For the data below, give the number of lines that include the word "Stelvio" and nothing else.

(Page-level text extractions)
━━━━━━
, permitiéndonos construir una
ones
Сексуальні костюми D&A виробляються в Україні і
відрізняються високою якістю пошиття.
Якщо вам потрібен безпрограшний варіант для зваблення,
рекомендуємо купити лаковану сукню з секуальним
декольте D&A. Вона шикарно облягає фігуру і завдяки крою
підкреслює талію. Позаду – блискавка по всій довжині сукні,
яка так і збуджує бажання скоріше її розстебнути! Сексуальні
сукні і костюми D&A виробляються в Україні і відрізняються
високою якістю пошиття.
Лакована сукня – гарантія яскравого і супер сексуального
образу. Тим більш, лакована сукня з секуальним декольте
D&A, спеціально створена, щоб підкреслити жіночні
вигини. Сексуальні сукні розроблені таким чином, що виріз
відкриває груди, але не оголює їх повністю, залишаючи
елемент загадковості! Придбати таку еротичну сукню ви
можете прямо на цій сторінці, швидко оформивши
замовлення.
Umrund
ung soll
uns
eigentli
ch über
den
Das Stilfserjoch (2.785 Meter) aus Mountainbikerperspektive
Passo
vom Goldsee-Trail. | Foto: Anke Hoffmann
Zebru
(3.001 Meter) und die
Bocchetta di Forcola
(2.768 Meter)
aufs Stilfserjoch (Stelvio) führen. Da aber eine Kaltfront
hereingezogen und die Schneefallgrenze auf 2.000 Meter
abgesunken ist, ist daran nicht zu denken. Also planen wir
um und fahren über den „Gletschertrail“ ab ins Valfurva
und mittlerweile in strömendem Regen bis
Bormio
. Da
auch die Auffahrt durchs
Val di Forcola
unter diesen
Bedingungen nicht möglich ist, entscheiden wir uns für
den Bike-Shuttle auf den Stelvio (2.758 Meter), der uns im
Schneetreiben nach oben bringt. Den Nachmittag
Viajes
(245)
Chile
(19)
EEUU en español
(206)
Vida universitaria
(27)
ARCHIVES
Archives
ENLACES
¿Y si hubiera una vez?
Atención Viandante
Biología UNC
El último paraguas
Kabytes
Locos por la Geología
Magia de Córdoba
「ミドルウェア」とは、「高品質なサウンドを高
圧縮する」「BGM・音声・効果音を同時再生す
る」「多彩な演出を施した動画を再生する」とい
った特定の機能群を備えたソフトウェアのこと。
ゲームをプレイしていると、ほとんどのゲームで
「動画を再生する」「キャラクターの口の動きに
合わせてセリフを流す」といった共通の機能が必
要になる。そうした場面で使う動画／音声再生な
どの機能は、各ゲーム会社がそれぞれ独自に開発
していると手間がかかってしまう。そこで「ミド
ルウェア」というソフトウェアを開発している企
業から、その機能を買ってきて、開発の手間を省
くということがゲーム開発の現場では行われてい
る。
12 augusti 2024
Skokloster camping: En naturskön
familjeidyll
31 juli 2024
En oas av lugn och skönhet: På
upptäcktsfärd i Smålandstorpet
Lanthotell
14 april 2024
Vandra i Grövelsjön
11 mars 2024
━━━━━━
Result of this task: 2